TASK GOAL
Every line of the data must be retyped exactly as it stands.

*** Block opens ***

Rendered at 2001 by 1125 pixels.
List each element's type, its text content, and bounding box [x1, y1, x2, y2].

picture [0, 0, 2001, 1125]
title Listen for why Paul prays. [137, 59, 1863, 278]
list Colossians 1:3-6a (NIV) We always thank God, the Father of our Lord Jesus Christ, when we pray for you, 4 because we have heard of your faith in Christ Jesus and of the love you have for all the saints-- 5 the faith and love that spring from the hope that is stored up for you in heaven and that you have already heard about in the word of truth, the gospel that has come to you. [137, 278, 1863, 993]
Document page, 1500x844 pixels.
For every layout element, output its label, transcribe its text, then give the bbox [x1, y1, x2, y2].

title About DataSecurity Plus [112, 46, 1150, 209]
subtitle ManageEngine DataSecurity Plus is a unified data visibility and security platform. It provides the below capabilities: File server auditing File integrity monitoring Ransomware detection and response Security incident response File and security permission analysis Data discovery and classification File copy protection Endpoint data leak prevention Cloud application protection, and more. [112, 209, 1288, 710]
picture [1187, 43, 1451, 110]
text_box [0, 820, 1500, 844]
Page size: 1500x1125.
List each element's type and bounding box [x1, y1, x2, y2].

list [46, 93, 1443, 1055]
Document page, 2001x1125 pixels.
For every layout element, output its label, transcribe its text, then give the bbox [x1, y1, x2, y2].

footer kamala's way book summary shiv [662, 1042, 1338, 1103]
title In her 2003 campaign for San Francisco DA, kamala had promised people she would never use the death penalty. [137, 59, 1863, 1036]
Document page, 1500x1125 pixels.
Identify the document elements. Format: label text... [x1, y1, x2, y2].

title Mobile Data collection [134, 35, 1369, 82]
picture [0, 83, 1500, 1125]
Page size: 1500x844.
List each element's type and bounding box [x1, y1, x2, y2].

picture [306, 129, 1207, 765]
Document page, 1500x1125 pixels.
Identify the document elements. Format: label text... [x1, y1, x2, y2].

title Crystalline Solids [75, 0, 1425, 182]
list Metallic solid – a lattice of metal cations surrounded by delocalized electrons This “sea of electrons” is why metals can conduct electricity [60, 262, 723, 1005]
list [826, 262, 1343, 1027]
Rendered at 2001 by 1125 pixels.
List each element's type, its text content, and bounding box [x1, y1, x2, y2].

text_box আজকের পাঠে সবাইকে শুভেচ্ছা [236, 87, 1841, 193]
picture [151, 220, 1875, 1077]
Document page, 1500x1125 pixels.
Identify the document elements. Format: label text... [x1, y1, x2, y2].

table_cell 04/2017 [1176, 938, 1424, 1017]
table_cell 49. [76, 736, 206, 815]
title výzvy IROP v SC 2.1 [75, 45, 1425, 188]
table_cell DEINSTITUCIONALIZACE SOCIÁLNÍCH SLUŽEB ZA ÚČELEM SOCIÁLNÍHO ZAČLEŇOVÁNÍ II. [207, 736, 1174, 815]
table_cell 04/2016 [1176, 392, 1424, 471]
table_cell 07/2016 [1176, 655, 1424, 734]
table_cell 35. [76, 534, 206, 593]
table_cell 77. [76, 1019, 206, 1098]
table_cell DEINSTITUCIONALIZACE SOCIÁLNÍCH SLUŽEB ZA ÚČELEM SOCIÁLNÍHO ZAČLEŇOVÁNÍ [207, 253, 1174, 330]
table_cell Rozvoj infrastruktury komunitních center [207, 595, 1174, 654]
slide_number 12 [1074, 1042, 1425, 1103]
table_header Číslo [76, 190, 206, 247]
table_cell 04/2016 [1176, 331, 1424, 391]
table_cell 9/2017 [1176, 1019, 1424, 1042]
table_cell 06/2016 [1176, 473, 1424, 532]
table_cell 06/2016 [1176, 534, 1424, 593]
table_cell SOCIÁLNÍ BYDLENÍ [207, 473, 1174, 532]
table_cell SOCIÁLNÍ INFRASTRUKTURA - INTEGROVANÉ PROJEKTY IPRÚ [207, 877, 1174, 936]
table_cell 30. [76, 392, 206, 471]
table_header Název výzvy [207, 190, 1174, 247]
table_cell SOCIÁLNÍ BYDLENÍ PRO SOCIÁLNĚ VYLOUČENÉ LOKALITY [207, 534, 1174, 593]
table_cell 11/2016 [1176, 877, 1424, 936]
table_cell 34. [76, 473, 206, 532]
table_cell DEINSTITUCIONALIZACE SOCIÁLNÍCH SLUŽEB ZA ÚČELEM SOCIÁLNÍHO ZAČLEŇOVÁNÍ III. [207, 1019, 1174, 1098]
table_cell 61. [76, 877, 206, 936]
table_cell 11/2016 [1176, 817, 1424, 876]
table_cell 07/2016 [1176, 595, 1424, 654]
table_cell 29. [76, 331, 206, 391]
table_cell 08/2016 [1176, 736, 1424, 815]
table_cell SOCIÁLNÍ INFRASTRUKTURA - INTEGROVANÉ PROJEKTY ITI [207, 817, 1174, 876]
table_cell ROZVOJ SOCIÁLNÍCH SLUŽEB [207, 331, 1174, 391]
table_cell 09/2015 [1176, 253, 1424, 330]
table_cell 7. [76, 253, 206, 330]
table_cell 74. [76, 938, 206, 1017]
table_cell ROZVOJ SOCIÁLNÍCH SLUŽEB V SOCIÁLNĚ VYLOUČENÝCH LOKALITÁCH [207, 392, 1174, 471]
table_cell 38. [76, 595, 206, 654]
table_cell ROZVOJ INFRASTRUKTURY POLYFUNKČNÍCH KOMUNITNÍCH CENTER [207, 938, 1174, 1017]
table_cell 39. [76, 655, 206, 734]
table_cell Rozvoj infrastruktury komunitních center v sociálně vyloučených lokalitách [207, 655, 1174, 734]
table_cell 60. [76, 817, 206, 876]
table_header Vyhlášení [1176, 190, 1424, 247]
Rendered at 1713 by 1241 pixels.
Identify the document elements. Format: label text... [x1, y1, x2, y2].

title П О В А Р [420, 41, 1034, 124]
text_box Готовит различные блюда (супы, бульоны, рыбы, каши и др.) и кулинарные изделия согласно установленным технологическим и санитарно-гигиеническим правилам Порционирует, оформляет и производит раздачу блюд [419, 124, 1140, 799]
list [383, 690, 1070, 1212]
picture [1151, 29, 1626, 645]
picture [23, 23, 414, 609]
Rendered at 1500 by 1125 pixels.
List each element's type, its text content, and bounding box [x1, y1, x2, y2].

*** Block closes ***

FINISHED TASK
Rendered at 2001 by 1125 pixels.
List each element's type, its text content, and bounding box [x1, y1, x2, y2].

picture [0, 0, 2001, 1125]
title Listen for why Paul prays. [137, 59, 1863, 278]
list Colossians 1:3-6a (NIV) We always thank God, the Father of our Lord Jesus Christ, when we pray for you, 4 because we have heard of your faith in Christ Jesus and of the love you have for all the saints-- 5 the faith and love that spring from the hope that is stored up for you in heaven and that you have already heard about in the word of truth, the gospel that has come to you. [137, 278, 1863, 993]
Document page, 1500x844 pixels.
For every layout element, output its label, transcribe its text, then give the bbox [x1, y1, x2, y2].

title About DataSecurity Plus [112, 46, 1150, 209]
subtitle ManageEngine DataSecurity Plus is a unified data visibility and security platform. It provides the below capabilities: File server auditing File integrity monitoring Ransomware detection and response Security incident response File and security permission analysis Data discovery and classification File copy protection Endpoint data leak prevention Cloud application protection, and more. [112, 209, 1288, 710]
picture [1187, 43, 1451, 110]
text_box [0, 820, 1500, 844]
Page size: 1500x1125.
List each element's type and bounding box [x1, y1, x2, y2].

list [46, 93, 1443, 1055]
Document page, 2001x1125 pixels.
For every layout element, output its label, transcribe its text, then give the bbox [x1, y1, x2, y2].

footer kamala's way book summary shiv [662, 1042, 1338, 1103]
title In her 2003 campaign for San Francisco DA, kamala had promised people she would never use the death penalty. [137, 59, 1863, 1036]
Document page, 1500x1125 pixels.
Identify the document elements. Format: label text... [x1, y1, x2, y2].

title Mobile Data collection [134, 35, 1369, 82]
picture [0, 83, 1500, 1125]
Page size: 1500x844.
List each element's type and bounding box [x1, y1, x2, y2].

picture [306, 129, 1207, 765]
Document page, 1500x1125 pixels.
Identify the document elements. Format: label text... [x1, y1, x2, y2].

title Crystalline Solids [75, 0, 1425, 182]
list Metallic solid – a lattice of metal cations surrounded by delocalized electrons This “sea of electrons” is why metals can conduct electricity [60, 262, 723, 1005]
list [826, 262, 1343, 1027]
Rendered at 2001 by 1125 pixels.
List each element's type, its text content, and bounding box [x1, y1, x2, y2].

text_box আজকের পাঠে সবাইকে শুভেচ্ছা [236, 87, 1841, 193]
picture [151, 220, 1875, 1077]
Document page, 1500x1125 pixels.
Identify the document elements. Format: label text... [x1, y1, x2, y2].

table_cell 04/2017 [1176, 938, 1424, 1017]
table_cell 49. [76, 736, 206, 815]
title výzvy IROP v SC 2.1 [75, 45, 1425, 188]
table_cell DEINSTITUCIONALIZACE SOCIÁLNÍCH SLUŽEB ZA ÚČELEM SOCIÁLNÍHO ZAČLEŇOVÁNÍ II. [207, 736, 1174, 815]
table_cell 04/2016 [1176, 392, 1424, 471]
table_cell 07/2016 [1176, 655, 1424, 734]
table_cell 35. [76, 534, 206, 593]
table_cell 77. [76, 1019, 206, 1098]
table_cell DEINSTITUCIONALIZACE SOCIÁLNÍCH SLUŽEB ZA ÚČELEM SOCIÁLNÍHO ZAČLEŇOVÁNÍ [207, 253, 1174, 330]
table_cell Rozvoj infrastruktury komunitních center [207, 595, 1174, 654]
slide_number 12 [1074, 1042, 1425, 1103]
table_header Číslo [76, 190, 206, 247]
table_cell 04/2016 [1176, 331, 1424, 391]
table_cell 9/2017 [1176, 1019, 1424, 1042]
table_cell 06/2016 [1176, 473, 1424, 532]
table_cell 06/2016 [1176, 534, 1424, 593]
table_cell SOCIÁLNÍ BYDLENÍ [207, 473, 1174, 532]
table_cell SOCIÁLNÍ INFRASTRUKTURA - INTEGROVANÉ PROJEKTY IPRÚ [207, 877, 1174, 936]
table_cell 30. [76, 392, 206, 471]
table_header Název výzvy [207, 190, 1174, 247]
table_cell SOCIÁLNÍ BYDLENÍ PRO SOCIÁLNĚ VYLOUČENÉ LOKALITY [207, 534, 1174, 593]
table_cell 11/2016 [1176, 877, 1424, 936]
table_cell 34. [76, 473, 206, 532]
table_cell DEINSTITUCIONALIZACE SOCIÁLNÍCH SLUŽEB ZA ÚČELEM SOCIÁLNÍHO ZAČLEŇOVÁNÍ III. [207, 1019, 1174, 1098]
table_cell 61. [76, 877, 206, 936]
table_cell 11/2016 [1176, 817, 1424, 876]
table_cell 07/2016 [1176, 595, 1424, 654]
table_cell 29. [76, 331, 206, 391]
table_cell 08/2016 [1176, 736, 1424, 815]
table_cell SOCIÁLNÍ INFRASTRUKTURA - INTEGROVANÉ PROJEKTY ITI [207, 817, 1174, 876]
table_cell ROZVOJ SOCIÁLNÍCH SLUŽEB [207, 331, 1174, 391]
table_cell 09/2015 [1176, 253, 1424, 330]
table_cell 7. [76, 253, 206, 330]
table_cell 74. [76, 938, 206, 1017]
table_cell ROZVOJ SOCIÁLNÍCH SLUŽEB V SOCIÁLNĚ VYLOUČENÝCH LOKALITÁCH [207, 392, 1174, 471]
table_cell 38. [76, 595, 206, 654]
table_cell ROZVOJ INFRASTRUKTURY POLYFUNKČNÍCH KOMUNITNÍCH CENTER [207, 938, 1174, 1017]
table_cell 39. [76, 655, 206, 734]
table_cell Rozvoj infrastruktury komunitních center v sociálně vyloučených lokalitách [207, 655, 1174, 734]
table_cell 60. [76, 817, 206, 876]
table_header Vyhlášení [1176, 190, 1424, 247]
Rendered at 1713 by 1241 pixels.
Identify the document elements. Format: label text... [x1, y1, x2, y2].

title П О В А Р [420, 41, 1034, 124]
text_box Готовит различные блюда (супы, бульоны, рыбы, каши и др.) и кулинарные изделия согласно установленным технологическим и санитарно-гигиеническим правилам Порционирует, оформляет и производит раздачу блюд [419, 124, 1140, 799]
list [383, 690, 1070, 1212]
picture [1151, 29, 1626, 645]
picture [23, 23, 414, 609]
Rendered at 1500 by 1125 pixels.
List each element's type, its text content, and bounding box [x1, y1, x2, y2].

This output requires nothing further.